Barn owls are another owl species with dark eyes. Their face is heart shaped and as their name implies they roost or nest in barns, buildings and dark cavities. 

This sketch is for sale through my Daily Paintworks online gallery via an auction. Click here to place a bid.

Thursday, March 12, 2015

Sketches on toned paper

Barred Owl - watercolor and gouache on toned paper 6" x 8"

As I continue to count the days when I can join my husband I have been continuing to play with painting on the toned Mi-teintes paper. I am enjoying the process and the results so much that I am thinking of doing a series starting with some of my favorite subjects...owls! I am making these available for purchase through my Daily Paintworks online gallery via an auction format. I have been doing other birds as well, but the owls seem to be a favorite of many people besides myself so I'm starting the auctions with first this barred owl and then a barn owl. You can view the auction or make a bid here

I got to view this owl this winter when a friend called to say he had located one roosting in a bare tree along the river. The bird was very approachable and unconcerned by the three bird watchers below it snapping photos. At one point it blinked slowly, closed it's eyes and yawned! I took several reference photos, thanked the bird kindly for being so cooperative and then let it have it's nap for the day.

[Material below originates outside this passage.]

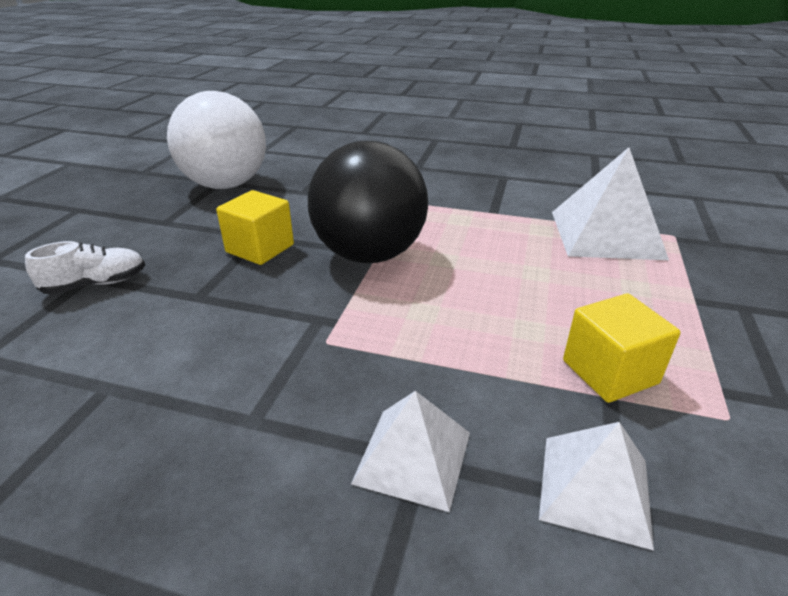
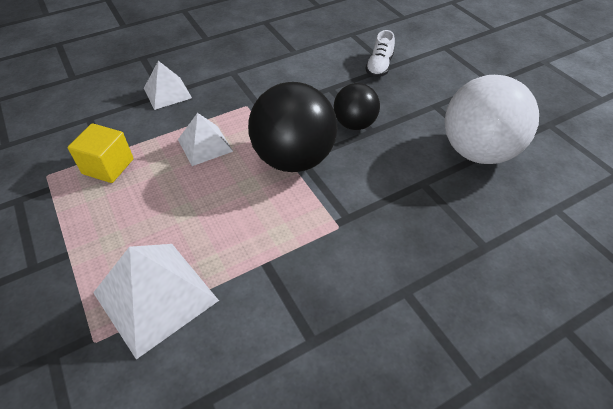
camera: 135 degrees right, 15 degrees up
(260, 248) = (354, 124): yellow cube -> black ball
(594, 489) = (98, 118): white pyramid -> white pyramid (205, 145)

Barred owls are one of the few owl species with dark eyes. They are similar in looks to the endangered spotted owl and their range and habitat overlaps as the barred owls territory expands. It has been discovered that the two species hybridize and the spotted owl may be declining due in part to this and being killed by the barred owl. 

I currently have four bird sketches up for auction, with another one starting in a few days. Keep watching here or visit my Daily Paintworks gallery.

Sunday, March 1, 2015

Patience and Playing

Work in progress-white throated sparrow
The days are getting longer and the weather is getting least in my part of the country! We've just turned the calendar to March, can spring be far behind?

While I try to have patience for better weather so I can join my husband in his little trailer without being locked inside with the windows covered to stay warm, I have been amusing myself with doing quick bird studies on toned paper. I have done this technique before (see this post) and liked the results so I decided to try a few more.
White-throated sparrow (5" x 7" watercolor and gouache on Mi-teintes paper)
I found this little sparrow scratching in the leaf litter under some blackberry brambles. At my approach he promptly disappeared into the tangle of vines, but after I made some "pishing" noises he popped out and posed long enough to snap a few reference photos. I decided that painting him on green toned paper made me think of spring and new adventures!